Transparency is a characteristic of government, companies, organisations and individuals that are open in the clear disclosure of information, rules, plans, processes and actions. Simply making information available is not sufficient to achieve transparency; information needs to be managed and published so it is relevant, accessible, timely and accurate. Kosack and Fung (2014) distinguish four types of transparency:

  • the right to government information, embodied in freedom of information laws
  • transparency around private organisations and corporate behaviour, often spurred by consumer campaigns
  • government regulatory transparency, such as on financial disclosure
  • transparency for accountability, which can help improve delivery of public services

Transparency for accountability reflects an evolution of transparency from an end in itself, to a tool for dealing with practical and specific concerns of government performance (Kosack & Fung, 2014).
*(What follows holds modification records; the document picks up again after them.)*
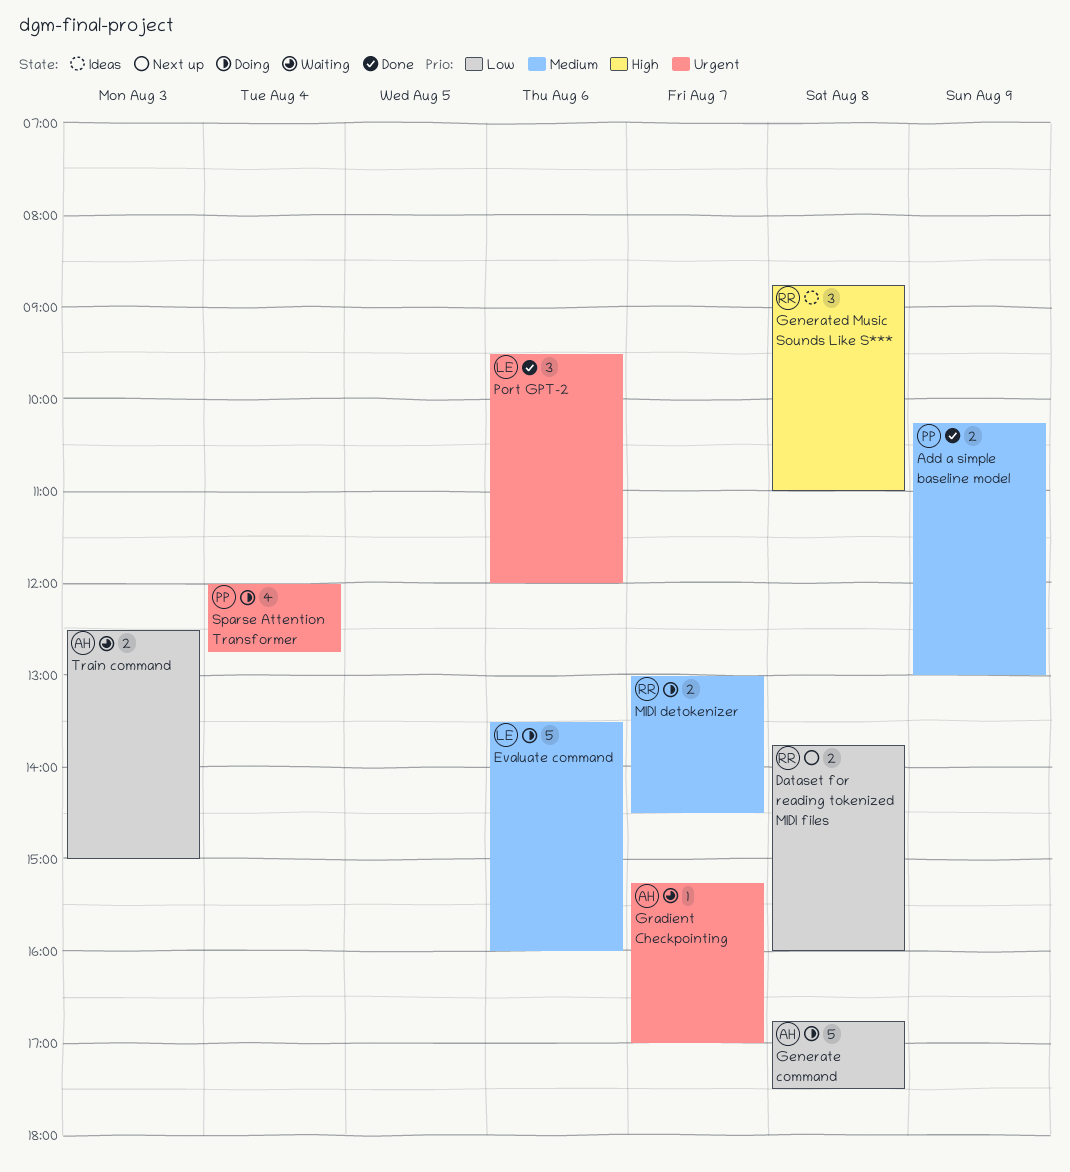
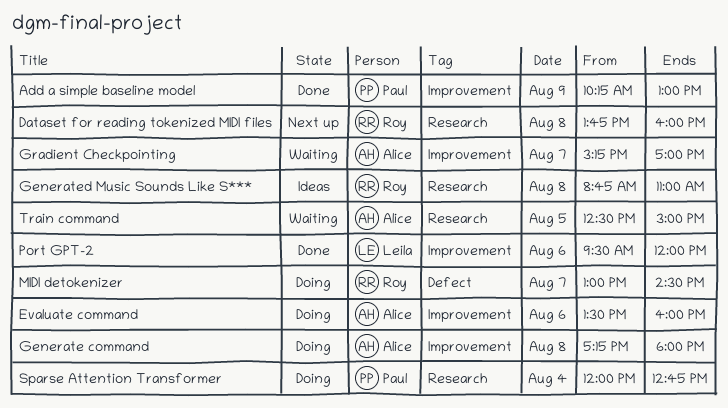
Evaluate command, owner: Leila -> Alice
Generate command, begins: 16:45 -> 17:15
Generate command, ends: 17:30 -> 18:00
Train command, day: Aug 3 -> Aug 5

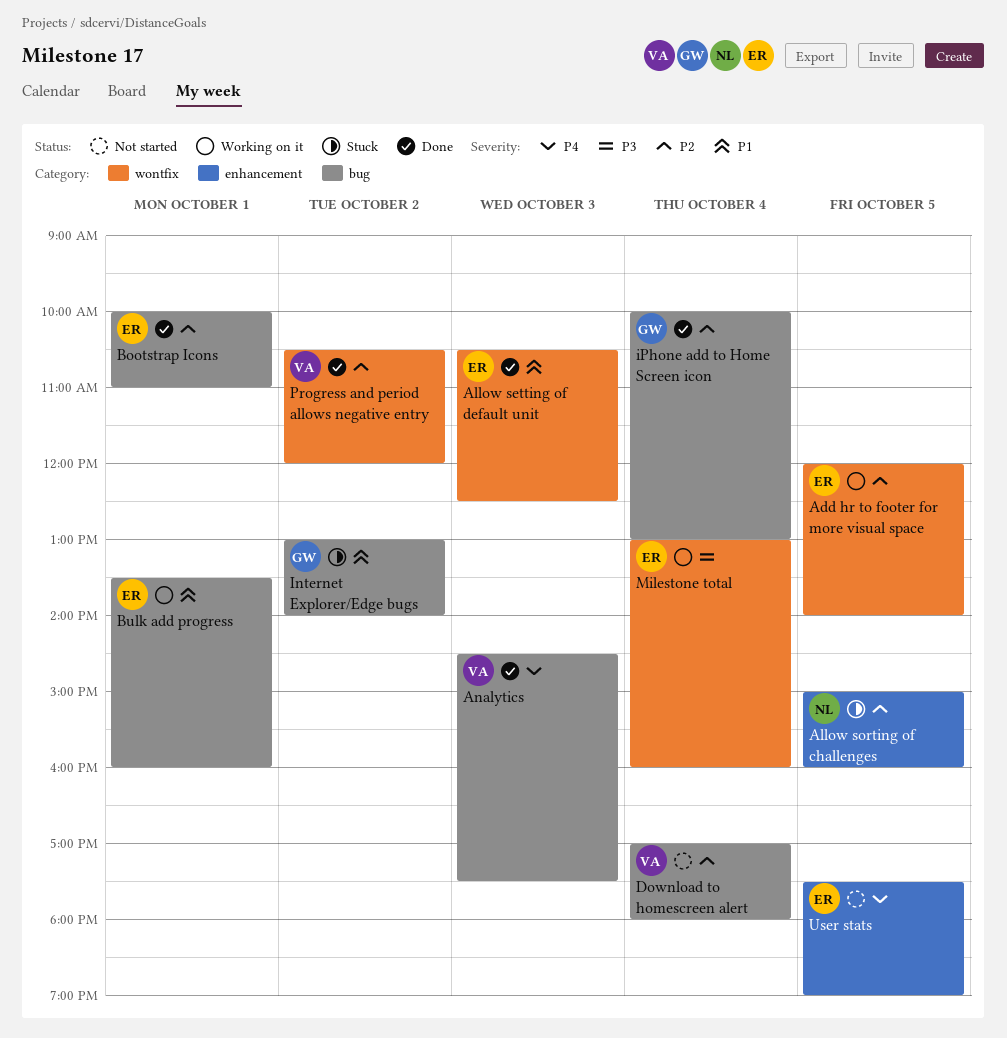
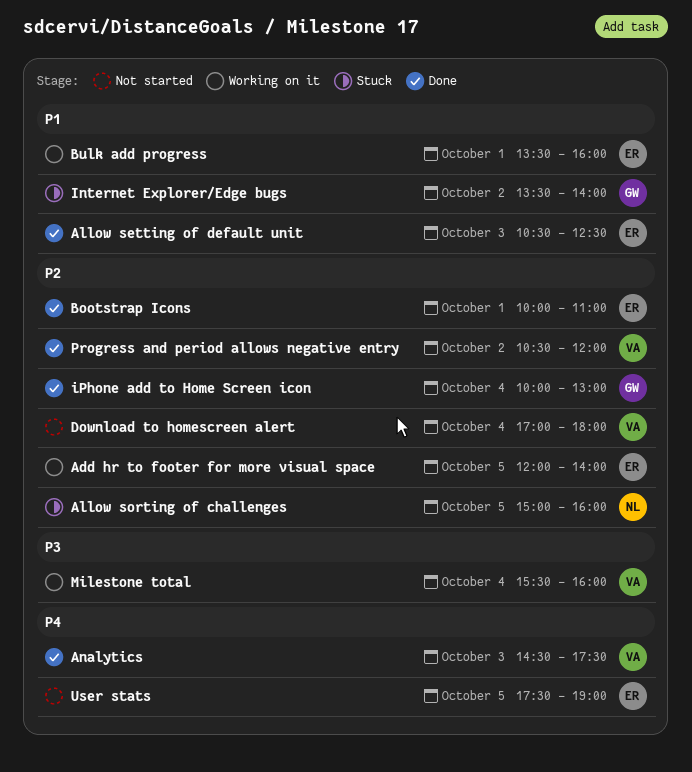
Internet Explorer/Edge bugs, begins: 13:00 -> 13:30
Milestone total, owner: ER -> VA
Milestone total, begins: 13:00 -> 15:30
Within a development context, transparency and accountability initiatives have emerged over the last decade and a half as a way to address developmental failures and democratic deficits. The 2004 World Development Report, Making Services Work for Poor People, placed accountability relationships among policy makers, service providers, and clients at the core of development effectiveness (World Bank, 2003).

Traditional supply-side or institutional ways of delivering accountability, such as elections or intra-government controls, have had limited impact, especially where citizens are poor or marginalised. This has led to mechanisms emerging in which citizens demand accountability outside of formal procedures. This emerging field of social accountability combines initiatives designed to improve transparency and access to information with other ways of holding institutions to account, including the provision of choice (see Gaventa & McGee, 2013).